The Financial Services Regulatory Authority of Ontario (FSRA) intends to introduce mandatory CRM2-style disclosures in the segregated funds sector.
The regulator announced it will propose a rule that would provide investors in SEC funds with annual disclosures about their funds’ costs and performance, the same as those introduced by the Canadian Securities Agency (CSA) as part of the second phase of its Customer Relationship Model reforms (CRM2).
The CSA recently published a study examining the effectiveness of these reforms, which found that investors are generally paying less and receiving higher returns on their investment funds since the CRM2 reforms came into effect.
The research did not conclude that the reforms were the cause of these trends, but it did note that the industry was evolving in ways that regulators had anticipated as they sought to improve cost transparency.

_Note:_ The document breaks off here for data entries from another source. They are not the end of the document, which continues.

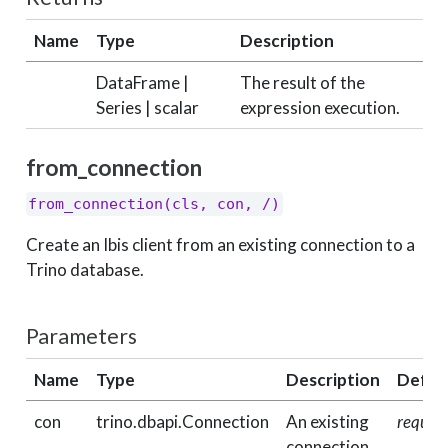
Name
Type
Description
DataFrame |
The result of the
Series | scalar
expression execution.
from_connection
from_connection(cls, con, /)
Create an Ibis client from an existing connection to a
Trino database.
Parameters
Name
Type
Description
Defau
con
trino.dbapi.Connection
An existing
requir
connection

Now, FSRA is seeking similar reform in the SEC funds industry, expanding the scope of disclosures required to be provided to investors to include embedded fees (such as management fees and transaction costs).
“Ontarians need greater transparency to make informed decisions about their financial future,” Huston Loke, vice-president of market behaviour at FSRA, said in a news release.
“If approved, this rule would provide individual clients of segregated funds with basic information to help them assess whether these investments are suitable for them and ensure they understand the fees they are being charged,” he said.
The regulator noted that the proposals should facilitate comparisons between investment funds and segmented funds.
Comments on the proposals are open until July 26, and FSRA will host a webinar on June 19 to discuss the proposed regulations.